CAI, Zucong, SHAN, Yuhua, XU, Hua
Soil science and plant nutrition 2007 v.53 no.4 pp. 353-361
adverse effects, carbon, ecosystems, emissions factor, fertilizer application, grain yield, greenhouse gas emissions, methane, methane production, nitrogen, nitrogen fertilizers, nitrous oxide, oxidation, paddies, rice, soil
Nitrogen fertilization is essential for achieving high rice yields and is widely practiced in rice cultivation. There is an ongoing discussion on the possible effects of N application on CH₄ emission from rice fields. CH₄ emission is a net consequence of CH₄ production, oxidation and transport from the soil in which the CH₄ is produced to the atmosphere, and the interactions among these processes. Nitrogen influences all the processes of CH₄ emission from rice fields either directly or indirectly and the effects are either negative or positive at the ecosystem, microbial and biochemical level. Because of this complexity and counter-balance among the effects, it is difficult to assess the net N effect on CH₄ emissions from rice fields on a national or global scale. Field measurements also show a contradiction in that positive, negative and no effects of N application on CH₄ emissions have been observed. Nevertheless, it is clear that the effect of N application on CH₄ emission is N-form dependent. Nitrate-based fertilizers are able to mitigate CH₄ emission, but they are rarely applied to rice fields and generally not practicable to mitigate CH₄ emission because of their low use efficiency and stimulatory effect on N₂O emission.

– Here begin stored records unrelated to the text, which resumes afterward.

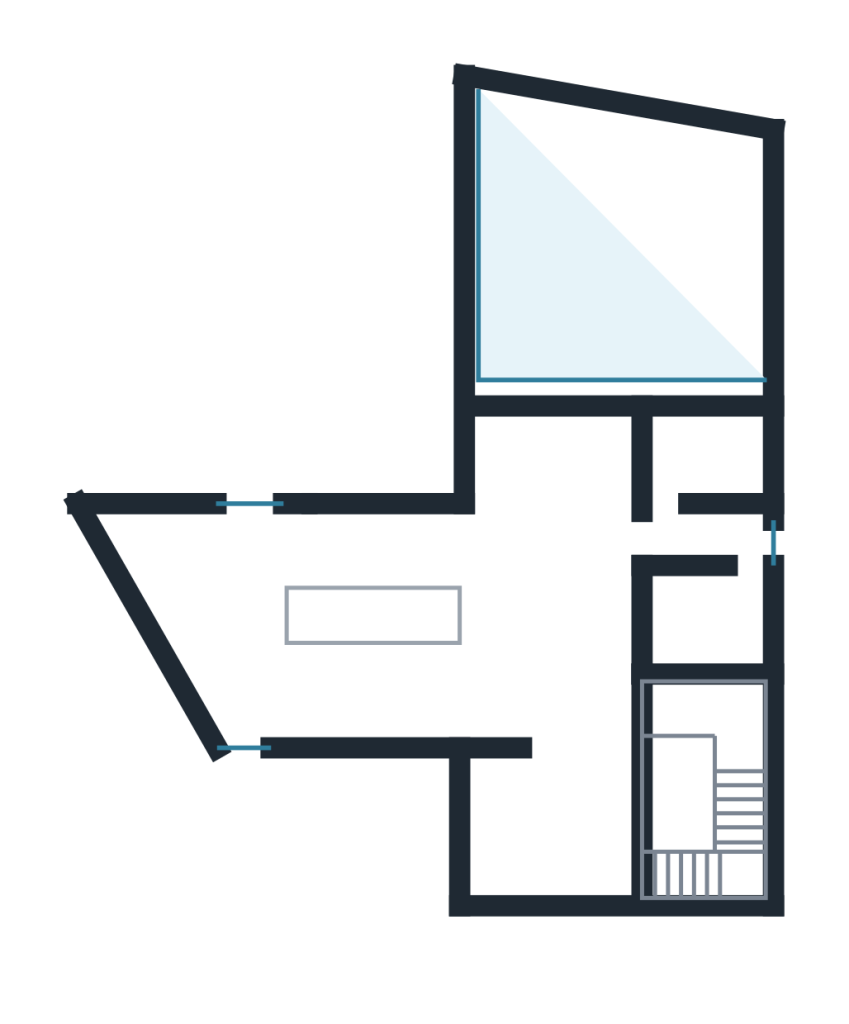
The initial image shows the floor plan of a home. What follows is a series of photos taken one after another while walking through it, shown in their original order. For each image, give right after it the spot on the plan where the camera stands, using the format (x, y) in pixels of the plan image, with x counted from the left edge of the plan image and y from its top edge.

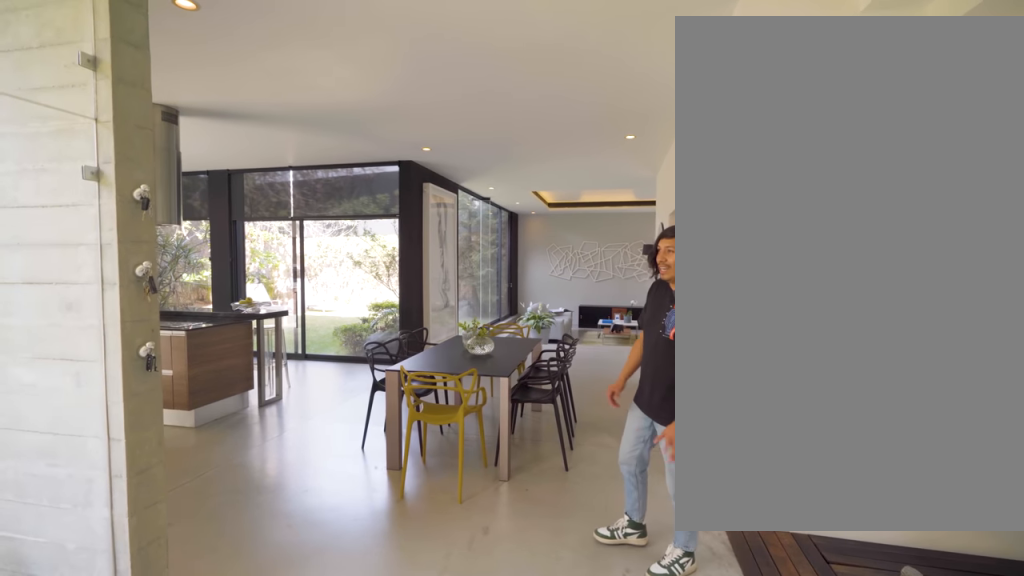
(591, 812)
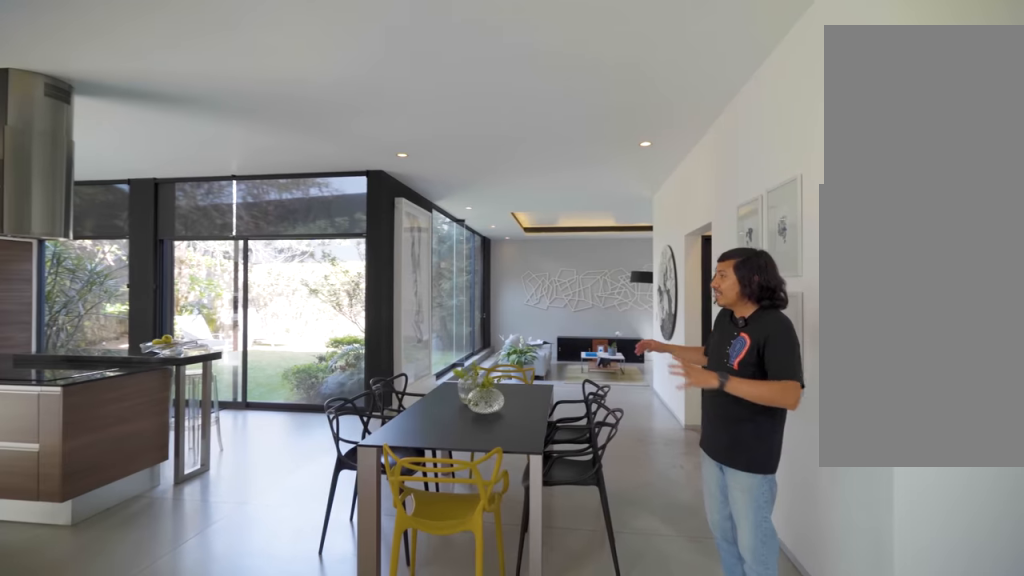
(585, 829)
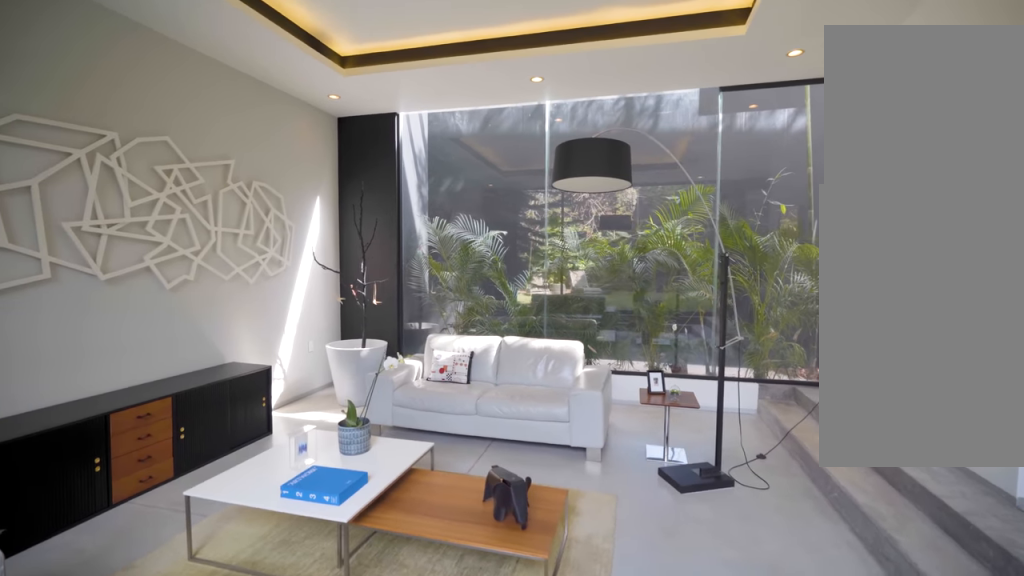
(533, 389)
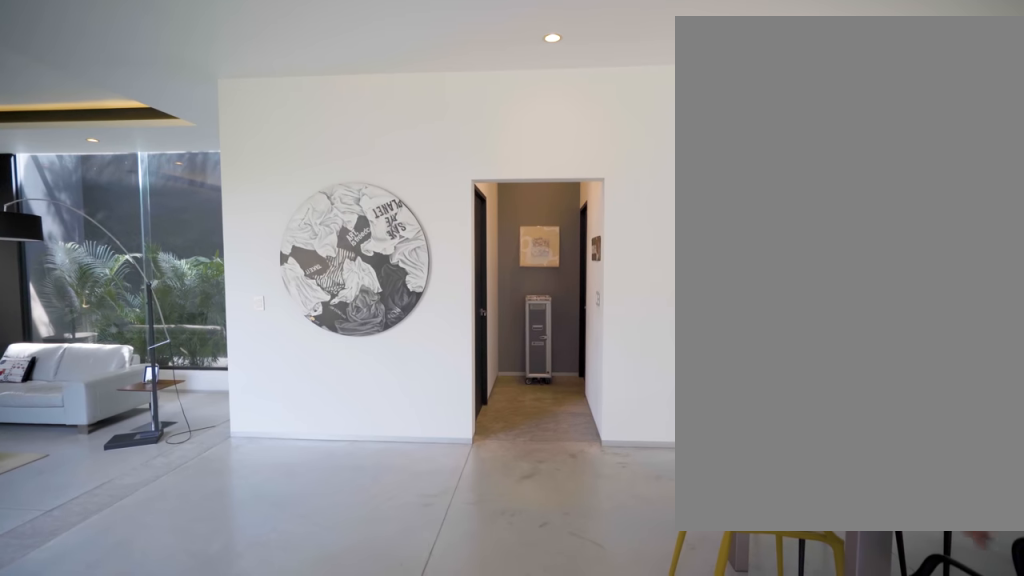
(464, 556)
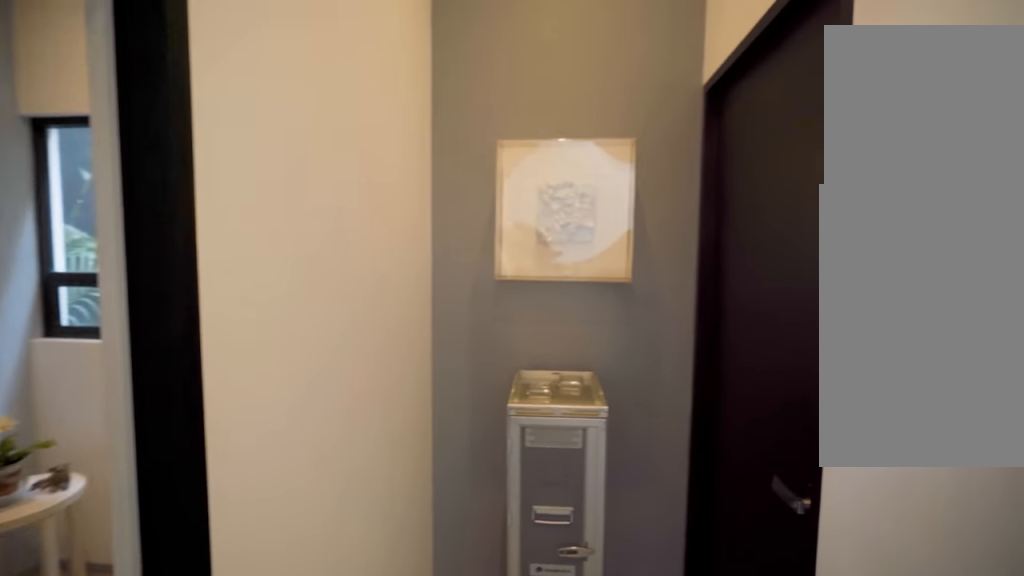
(664, 519)
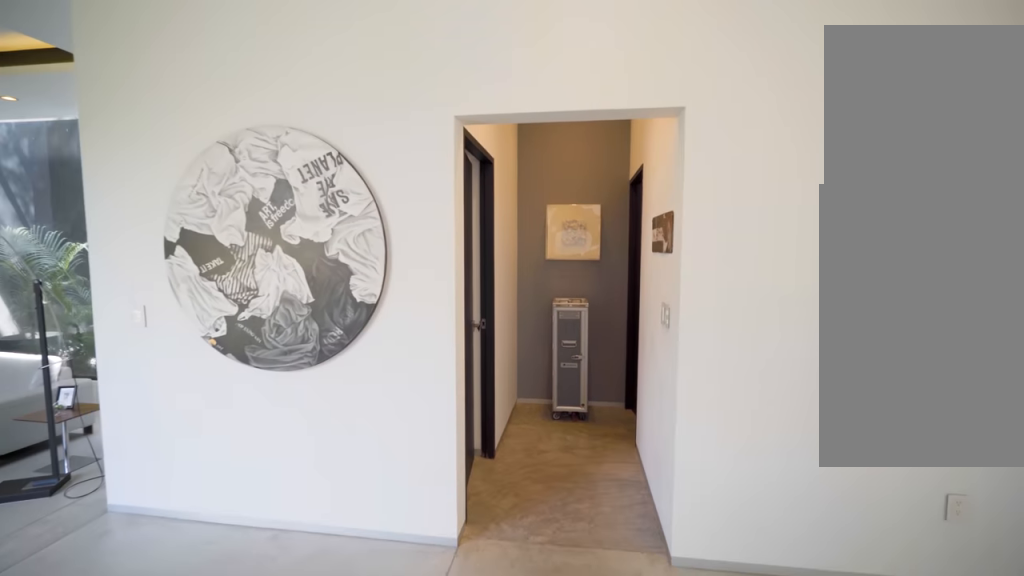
(628, 534)
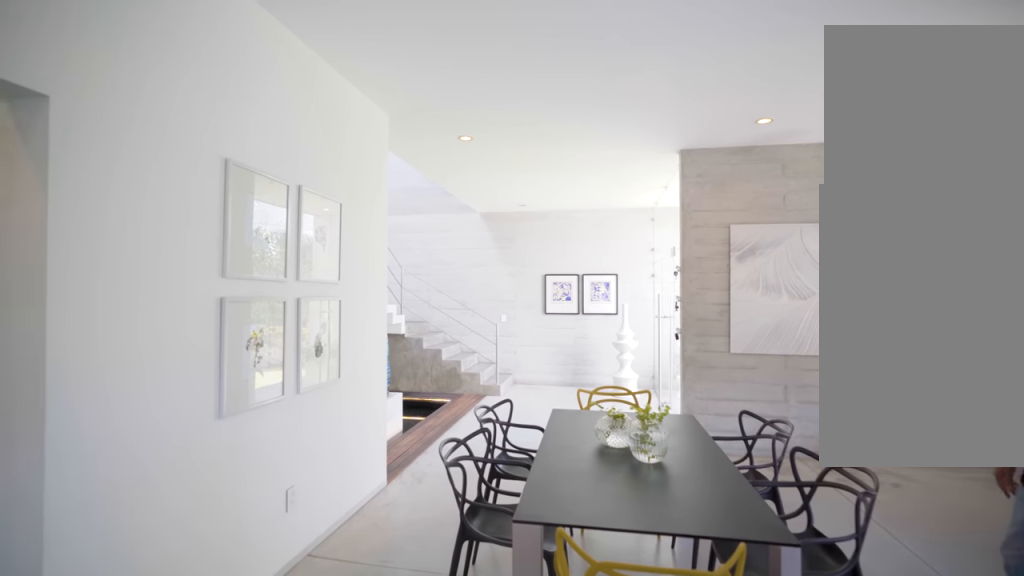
(595, 547)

In contrast, the application of organic N stimulates CH₄ emission because additional organic carbon is supplied for CH₄ production. However, it is not sufficient to conclude that CH₄ emission intensity would have been decreased by the replacement of organic N, which dominated traditional rice cultivations, with chemical N fertilizers, which are used in current rice cultivations, because the fertilizer replacement has also enhanced rice yields, which in turn affects CH₄ production, oxidation and transport. Establishing quantitative relationships between N status in soil and CH₄ production, oxidation and transport is essential to assess the effects of chemical N fertilizer application on CH₄ emissions from rice fields.